Task for the records below: please retype exactly and only the lines from the first through the one with "Document page, 1046x1500 pixels.", with every picture omitted.

Document layout detection data
*****

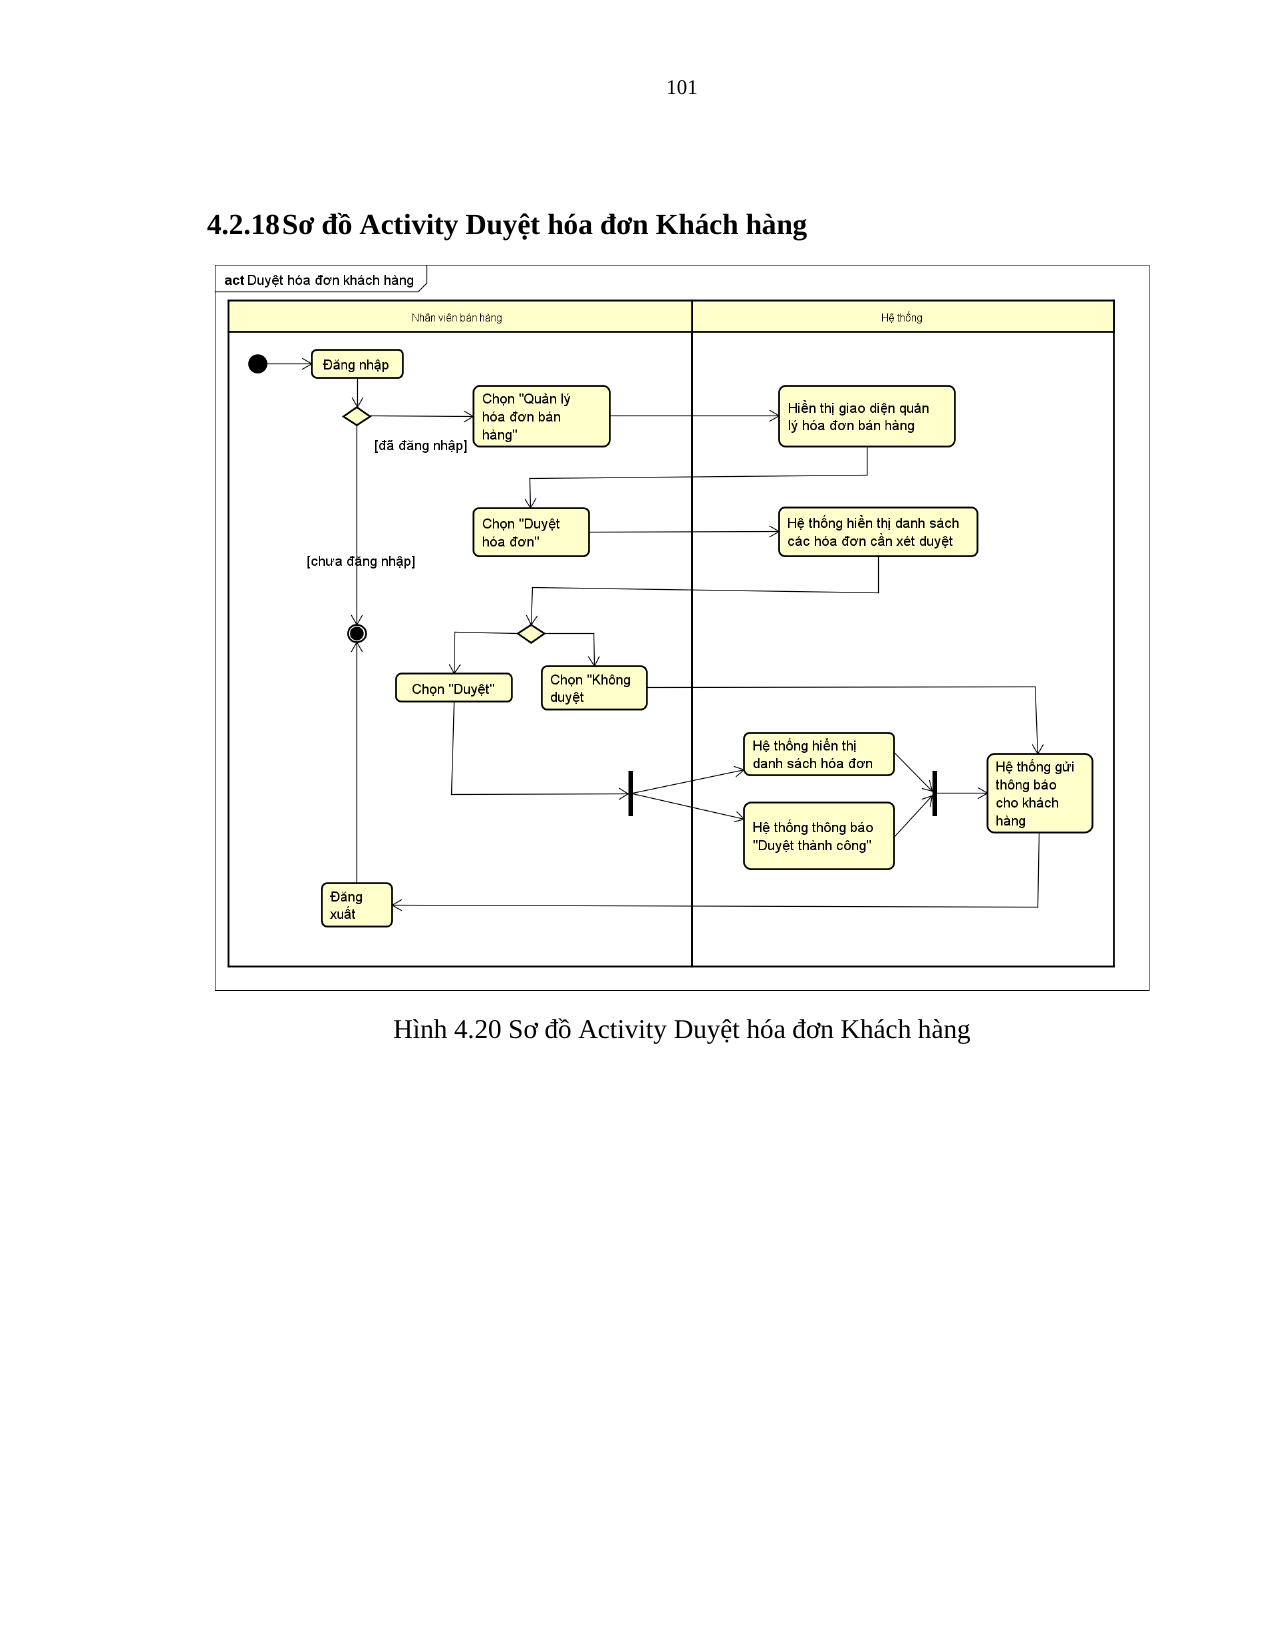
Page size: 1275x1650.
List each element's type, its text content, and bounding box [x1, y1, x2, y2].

subtitle Sơ đồ Activity Duyệt hóa đơn Khách hàng [207, 207, 1157, 240]
picture [206, 257, 1157, 999]
text Hình . Sơ đồ Activity Duyệt hóa đơn Khách hàng [207, 1013, 1157, 1044]
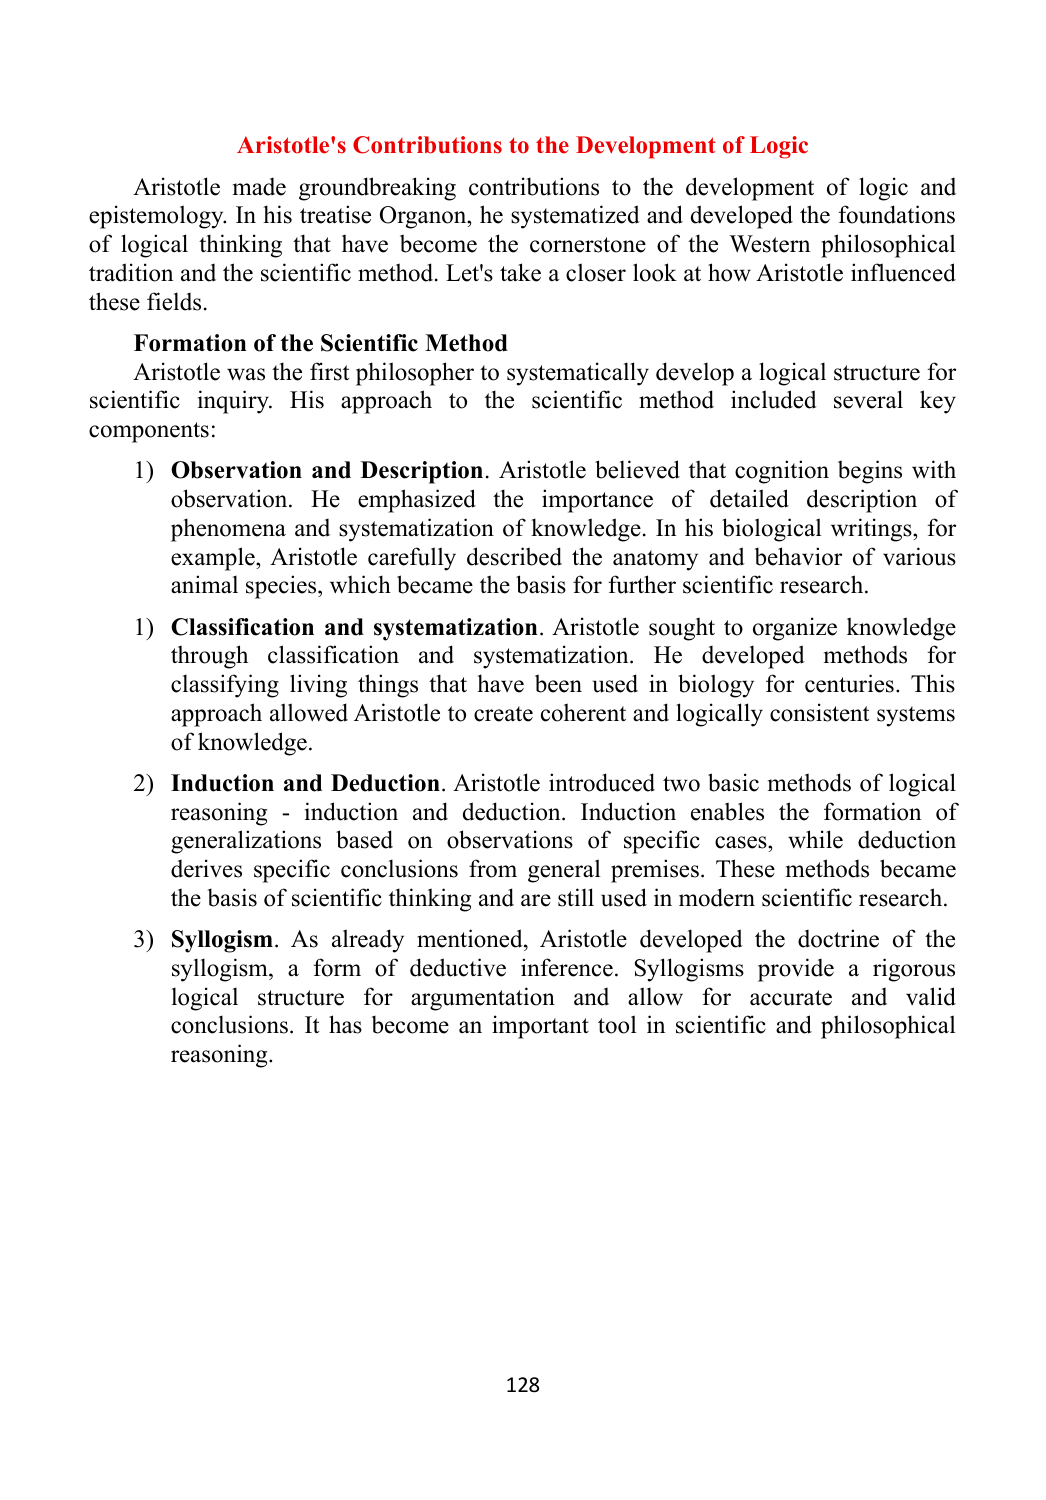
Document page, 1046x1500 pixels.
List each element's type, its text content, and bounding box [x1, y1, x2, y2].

list Classification and systematization. Aristotle sought to organize knowledge through classification and systematization. He developed methods for classifying living things that have been used in biology for centuries. This approach allowed Aristotle to create coherent and logically consistent systems of knowledge. [133, 612, 957, 756]
list Syllogism. As already mentioned, Aristotle developed the doctrine of the syllogism, a form of deductive inference. Syllogisms provide a rigorous logical structure for argumentation and allow for accurate and valid conclusions. It has become an important tool in scientific and philosophical reasoning. [133, 924, 957, 1068]
text Aristotle was the first philosopher to systematically develop a logical structure for scientific inquiry. His approach to the scientific method included several key components: [89, 357, 957, 443]
text Aristotle's Contributions to the Development of Logic [89, 131, 957, 159]
text Aristotle made groundbreaking contributions to the development of logic and epistemology. In his treatise Organon, he systematized and developed the foundations of logical thinking that have become the cornerstone of the Western philosophical tradition and the scientific method. Let's take a closer look at how Aristotle influenced these fields. [89, 172, 957, 316]
text Formation of the Scientific Method [89, 328, 957, 357]
list Induction and Deduction. Aristotle introduced two basic methods of logical reasoning - induction and deduction. Induction enables the formation of generalizations based on observations of specific cases, while deduction derives specific conclusions from general premises. These methods became the basis of scientific thinking and are still used in modern scientific research. [133, 768, 957, 912]
list Observation and Description. Aristotle believed that cognition begins with observation. He emphasized the importance of detailed description of phenomena and systematization of knowledge. In his biological writings, for example, Aristotle carefully described the anatomy and behavior of various animal species, which became the basis for further scientific research. [133, 456, 957, 599]
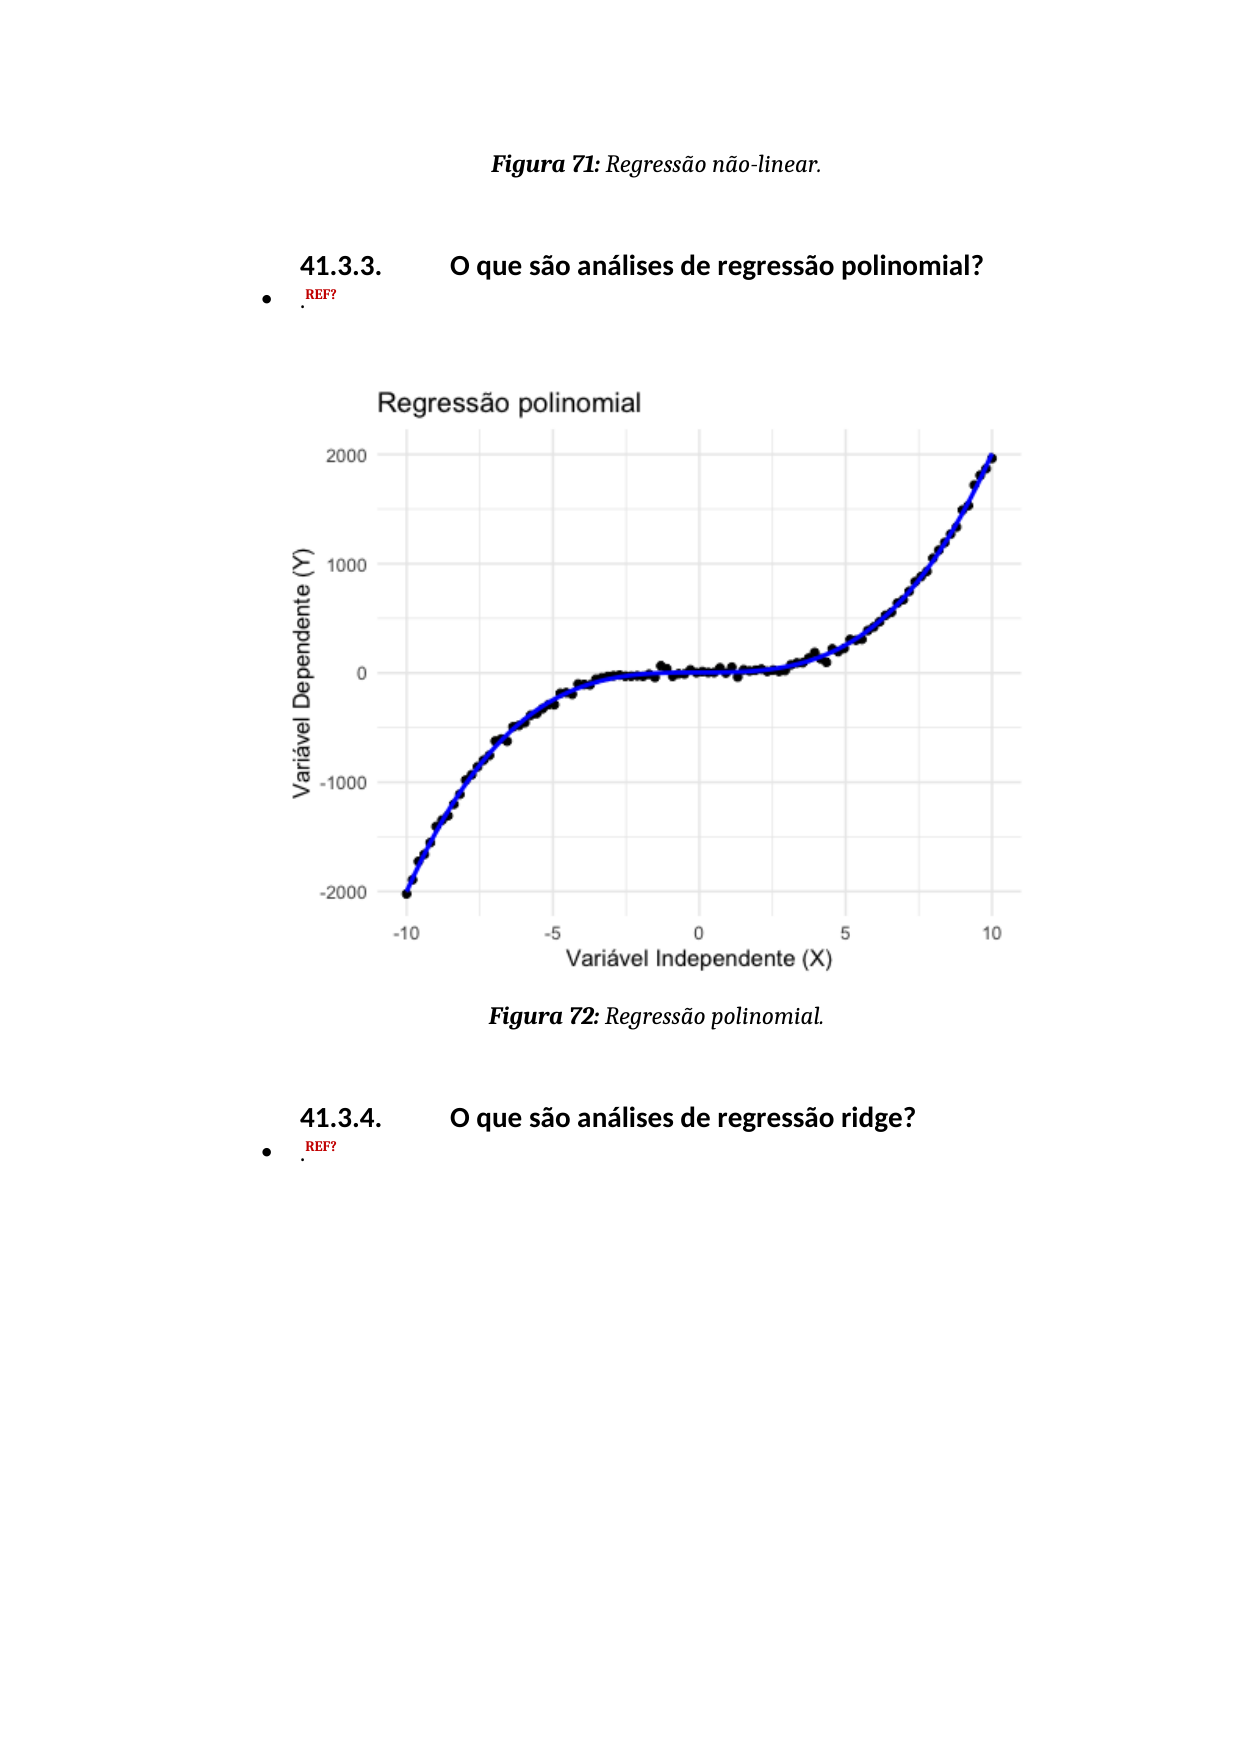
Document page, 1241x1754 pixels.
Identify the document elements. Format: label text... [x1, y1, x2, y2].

subtitle O que são análises de regressão polinomial? [300, 247, 1090, 283]
text Figura : Regressão não-linear. [225, 150, 1090, 179]
list .REF? [262, 286, 1090, 315]
picture [282, 381, 1033, 982]
text Figura : Regressão polinomial. [225, 1002, 1090, 1031]
subtitle O que são análises de regressão ridge? [300, 1099, 1090, 1135]
list .REF? [262, 1139, 1090, 1167]
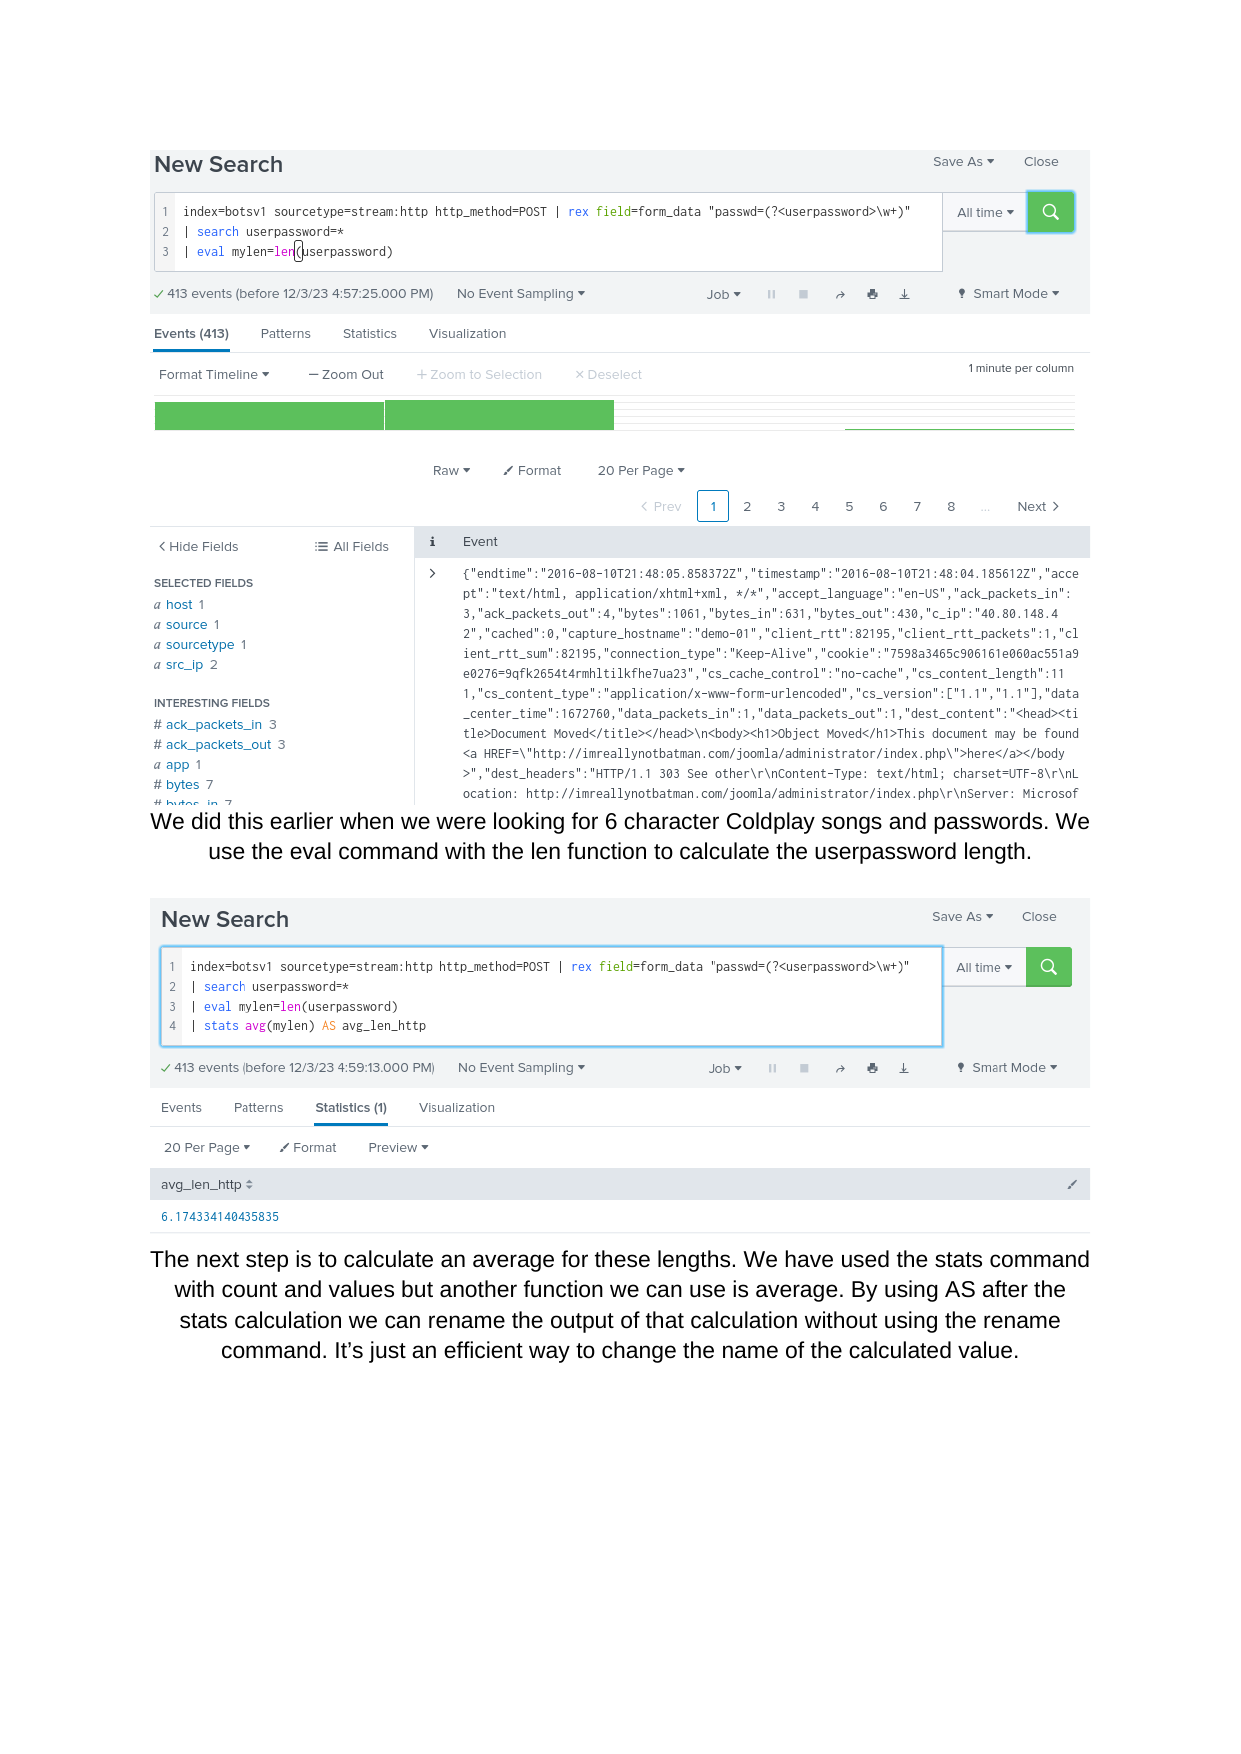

*****

» **Answer to the exercise**:
Page size: 1275x1650.
List each element's type, its text content, and bounding box [x1, y1, x2, y2].

subtitle Sơ đồ Activity Duyệt hóa đơn Khách hàng [207, 207, 1157, 240]
picture [206, 257, 1157, 999]
text Hình . Sơ đồ Activity Duyệt hóa đơn Khách hàng [207, 1013, 1157, 1044]
Document page, 1046x1500 pixels.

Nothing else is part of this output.